Dataset entries
# # # #
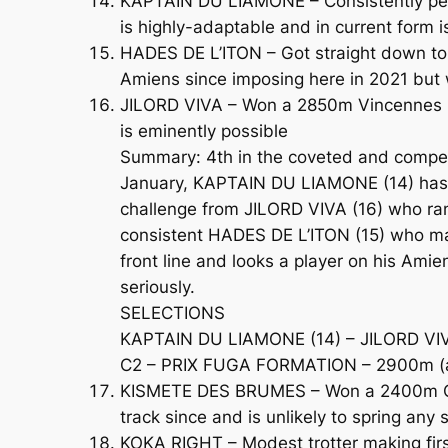
KAPTAIN DU LIAMONE – Consistently perf
is highly-adaptable and in current form is
HADES DE L’ITON – Got straight down to 
Amiens since imposing here in 2021 but w
JILORD VIVA – Won a 2850m Vincennes Clas
is eminently possible
Summary: 4th in the coveted and competit
January, KAPTAIN DU LIAMONE (14) has de
challenge from JILORD VIVA (16) who ran
consistent HADES DE L’ITON (15) who mad
front line and looks a player on his Ami
seriously.
SELECTIONS
KAPTAIN DU LIAMONE (14) – JILORD VIVA
C2 – PRIX FUGA FORMATION – 2900m (a2
KISMETE DES BRUMES – Won a 2400m Class
track since and is unlikely to spring any 
KOKA RIGHT – Modest trotter making firs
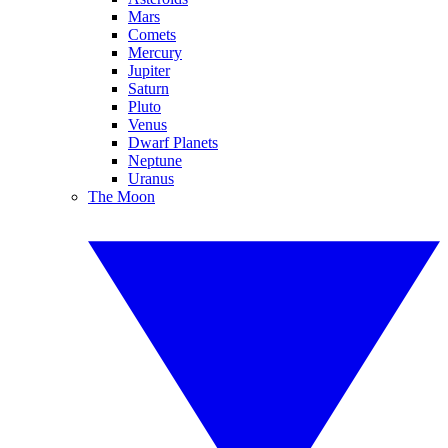
Mars
Comets
Mercury
Jupiter
Saturn
Pluto
Venus
Dwarf Planets
Neptune
Uranus
The Moon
# # # #
§ **Instructions to follow**
Write out word for word every line from the line with "track since and is unlikely to spring any" through the final line of the records, both included, skipping the pictures.

§ **Response below**
track since and is unlikely to spring any 
KOKA RIGHT – Modest trotter making firs
Mars
Comets
Mercury
Jupiter
Saturn
Pluto
Venus
Dwarf Planets
Neptune
Uranus
The Moon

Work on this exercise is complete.